To address the housing shortage for health care providers, residents joined in to support health care staff by offering suites and rental units at fair market value for visiting nurses or physicians. In January 2023, IH rented a six-bedroom, fully furnished house for short-term accommodation for staff who come to work in Clearwater and may want to stay. 

By working with local nurses and the BC Nurses’ Union, IH effectively collaborated to explore and reframe new models of nursing rotations. The posting and hiring processes were ramped up and expedited to bring nurses into the community quickly. 

And, IH leadership worked alongside the Rural and Remote Division of Family Practice team to ensure that physicians were engaged and felt welcomed in the community. The town now has 4.5 full-time equivalent doctors, just short of the five it needs. 

“The initiatives were successful in great part due to the feedback from our staff and our community members. Everyone’s ability to act quickly and professionally allowed staff to feel heard and valued,” says Kristy Culbert, Acute/ER program leader. “Staff feel they are set up to provide safe care to patients – having nurses available 24 hours a day is critical in providing optimal care to patients. These changes reflect the needs of the nursing staff and the community members who use these services daily.” 

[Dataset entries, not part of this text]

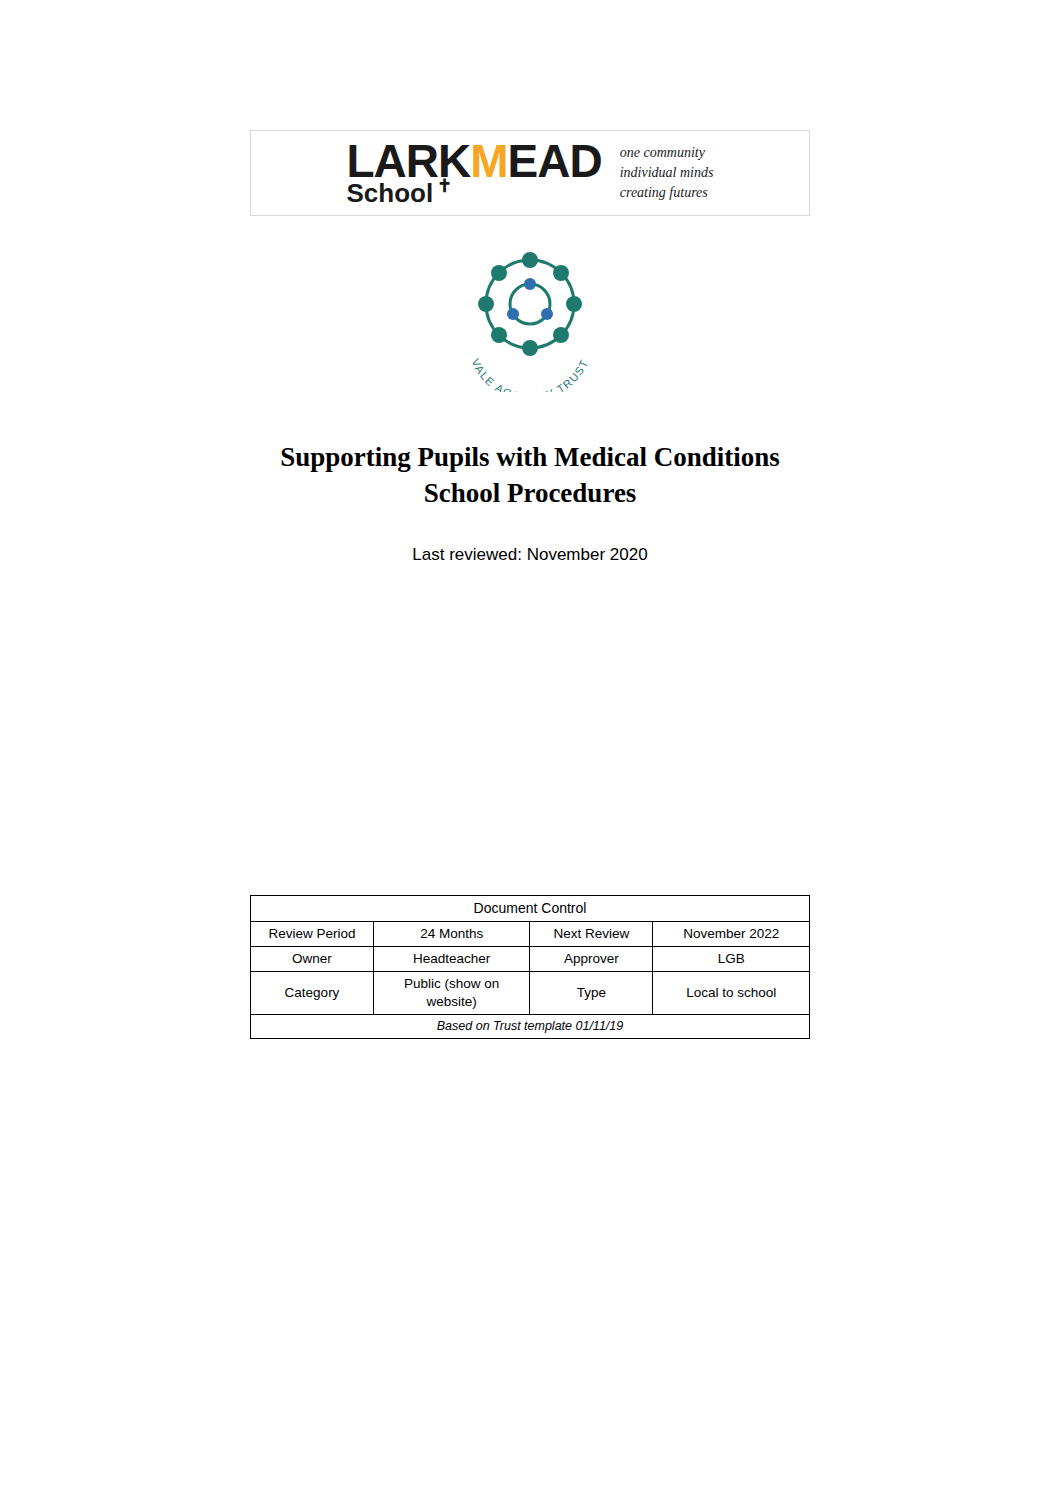LARKMEAD
School✝
one community
individual minds
creating futures
VALE ACADEMY TRUST
Supporting Pupils with Medical Conditions
School Procedures
Last reviewed: November 2020
| Document Control |
| Review Period | 24 Months | Next Review | November 2022 |
| Owner | Headteacher | Approver | LGB |
| Category | Public (show on website) | Type | Local to school |
| Based on Trust template 01/11/19 |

You can count Clearwater Mayor Merlin Blackwell as among the happiest about the stabilization of services. He says it wouldn’t have happened without taking a collaborative approach to the work – with the community as a key collaborator. 

“2022 was a hard summer for health care in Clearwater (with) so many closures, but it was also a hopeful time thanks to the hard work of everyone at Dr. Helmcken Memorial. Staff, local managers, and IH leaders worked together on a plan to keep our Emergency Department doors open,” he says. “It required everyone to be brave and to trust the plan would work. It also took buy in from the community as there were going to be more closures while the plan was being implemented.   

“Myself and Clearwater Council were more than happy to get the message out that the community needed be patient with hospital staff and trust that the end of closures was coming, to ask residents to find housing for new recruits and to get the word out through media that Clearwater was a great place for health professionals to live, work and play. We went from 60 plus closures in one year, to only one or two in the year and a half since then. Congratulations to everyone involved.”